AU CHEVET Un grand centre de médecine générale va naître à Lausanne. Il regroupera différentes institutions mais aussi des employés du CHUV qui perdent ainsi leur statut de fonctionnaires du canton. Diagnostic mitigé.
Pour l’une des employées de l’Institut universitaire de médecine sociale et préventive (IUMSP), il s’agit d’un « divorce à l’amiable d’une partie du CHUV » pour constituer une entité indépendante.
C’est une grosse séparation : toute la partie « santé publique » fera jeu à part. Cette nouvelle institution se nomme Alliance Santé Vaud, et le professeur Jacques Cornuz, directeur de la Policlinique médicale de Lausanne (PMU), dirige ce projet. Il en sera également le directeur dès le 1er janvier 2019.
Alliance Santé Vaud regroupe des fondations dont les employés ont des contrats de droit privé, comme Promotion Santé Vaud, le Programme cantonal diabète ou l’Institut romand de santé au travail. Ainsi que l’IUMSP du CHUV, bien sûr. « Cette intégration permet de créer le Centre universitaire de médecine générale et santé publique de Lausanne. Le nom de la PMU va donc disparaître au bénéfice de ce centre », relève Jacques Cornuz.
Selon notre témoin, « il y a plein de bonnes raisons pour que cette scission ait lieu, le CHUV étant devenu énorme.
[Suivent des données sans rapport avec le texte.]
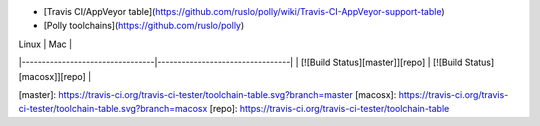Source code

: * [Travis CI/AppVeyor table](https://github.com/ruslo/polly/wiki/Travis-CI-AppVeyor-support-table)
* [Polly toolchains](https://github.com/ruslo/polly)

| Linux                           | Mac                             |
|---------------------------------|---------------------------------|
| [![Build Status][master]][repo] | [![Build Status][macosx]][repo] |

[master]: https://travis-ci.org/travis-ci-tester/toolchain-table.svg?branch=master
[macosx]: https://travis-ci.org/travis-ci-tester/toolchain-table.svg?branch=macosx
[repo]: https://travis-ci.org/travis-ci-tester/toolchain-table

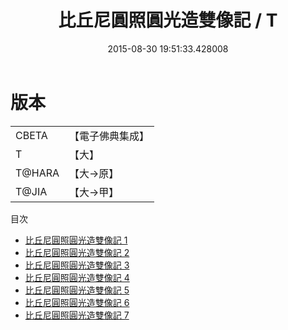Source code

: #+TITLE: 比丘尼圓照圓光造雙像記 / T

#+DATE: 2015-08-30 19:51:33.428008
* 版本
 |     CBETA|【電子佛典集成】|
 |         T|【大】     |
 |    T@HARA|【大→原】   |
 |     T@JIA|【大→甲】   |
目次
 - [[file:KR6d0186_001.txt][比丘尼圓照圓光造雙像記 1]]
 - [[file:KR6d0186_002.txt][比丘尼圓照圓光造雙像記 2]]
 - [[file:KR6d0186_003.txt][比丘尼圓照圓光造雙像記 3]]
 - [[file:KR6d0186_004.txt][比丘尼圓照圓光造雙像記 4]]
 - [[file:KR6d0186_005.txt][比丘尼圓照圓光造雙像記 5]]
 - [[file:KR6d0186_006.txt][比丘尼圓照圓光造雙像記 6]]
 - [[file:KR6d0186_007.txt][比丘尼圓照圓光造雙像記 7]]

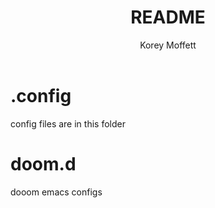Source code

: #+TITLE: README
#+AUTHOR: Korey Moffett

* .config
config files are in this folder

* doom.d
dooom emacs configs
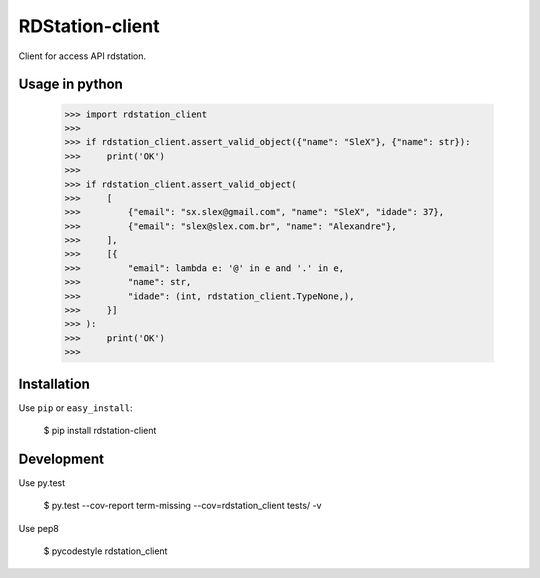 RDStation-client
================


.. image:: https://img.shields.io/badge/pypi-v0.0.5-orange.svg
    :target: https://pypi.python.org/pypi/rdstation-client

.. image:: https://img.shields.io/badge/python-2.6%2C%202.7%2C%203.3+-blue.svg
    :target: https://travis-ci.org/sxslex/rdstation-client.svg?branch=master

.. image:: https://travis-ci.org/sxslex/rdstation-client.svg?branch=master
    :target: https://travis-ci.org/sxslex/rdstation-client

.. image:: https://img.shields.io/badge/license--blue.svg
    :target: https://github.com/sxslex/capitalize-name/blob/master/LICENSE


Client for access API rdstation.

Usage in python
"""""""""""""""

    >>> import rdstation_client
    >>>
    >>> if rdstation_client.assert_valid_object({"name": "SleX"}, {"name": str}):
    >>>     print('OK')
    >>>
    >>> if rdstation_client.assert_valid_object(
    >>>     [
    >>>         {"email": "sx.slex@gmail.com", "name": "SleX", "idade": 37},
    >>>         {"email": "slex@slex.com.br", "name": "Alexandre"},
    >>>     ],
    >>>     [{
    >>>         "email": lambda e: '@' in e and '.' in e,
    >>>         "name": str,
    >>>         "idade": (int, rdstation_client.TypeNone,),
    >>>     }]
    >>> ):
    >>>     print('OK')
    >>>

Installation
""""""""""""

Use ``pip`` or ``easy_install``:

    $ pip install rdstation-client


Development
"""""""""""""""

Use py.test

    $ py.test --cov-report term-missing --cov=rdstation_client tests/ -v

Use pep8

    $ pycodestyle rdstation_client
En revanche nous avons été surpris par la manière dont nos contrats seront transformés. » Le personnel de l’IUMSP passera, en effet, du statut d’employé de l’État de Vaud à une entité de droit publique, certes « sous surveillance du canton ». La relation employeur-salarié sera donc régie par le droit privé. La communication, jusqu’à maintenant, est restée modeste pour les employés ; ils ont l’impression qu’on les a noyés dans les détails. Le mot d’ordre se résume à : « C’est comme ça, vous avez le choix de ne pas nous suivre, mais ça serait dommage. »
« Nous sortons de facto du canton et perdons la protection offerte par la Loi sur le personnel (Lpers) », constate une salariée. « Formellement, c’est correct », note son directeur Jacques Cornuz. « Mais à nos yeux, l’un des points centraux de la Lpers n’est pas l’impossibilité de licencier, mais le fait que l’arbitraire est diminué par le droit impératif d’être entendu. La PMU a toujours été attentive à pratiquer également de la sorte. » La PMU n’est pas une entreprise privée : « Les employés bénéficieront des mêmes conditions salariales, de la reprise de l’ancienneté et de la même caisse de pension », ajoute Jacques Cornuz.
Pour une partie du personnel, cette décision venant du ministre socialiste Pierre-Yves Maillard, « ça fait très pas-sage à un système de sous-traitance : tant que ça va bien, tout baigne, mais au moindre souci, nous ne sommes plus liés au canton. » Jacques Cornuz balaie : « Nous ne comprenons pas ce commentaire sur la sous-traitance. » De nombreux non-médecins pratiquent la recherche à l’IUMSP : des sociologues, des statisticiens ou des data-managers. Eux sentent que leurs conditions vont se péjorer en sortant de la Lpers.
Plutôt que de sous-traitance, le Syndicat du service public (SSP) préfère y voir une externalisation : « A l’heure où le Grand Conseil débat de l’autonomisation du CHUV, ce n’est évidemment pas un bon signal. Mais le CHUV n’en est pas à son coup d’essai : il existe déjà l’Hôtel des Patients – avec une gestion confiée à la société Reliva – et le bloc opératoire ambulatoire de Beaumont confié à la société MV Santé. Ce sont des exemples de ce qu’est l’externalisation du service public: le contribuable passe à la caisse et les sociétés privées encaissent. »Comme s’il y avait eu urgence à sortir les employés de l’IUMSP des urgences de l’hôpital. L’État aurait pu se montrer un peu plus patient.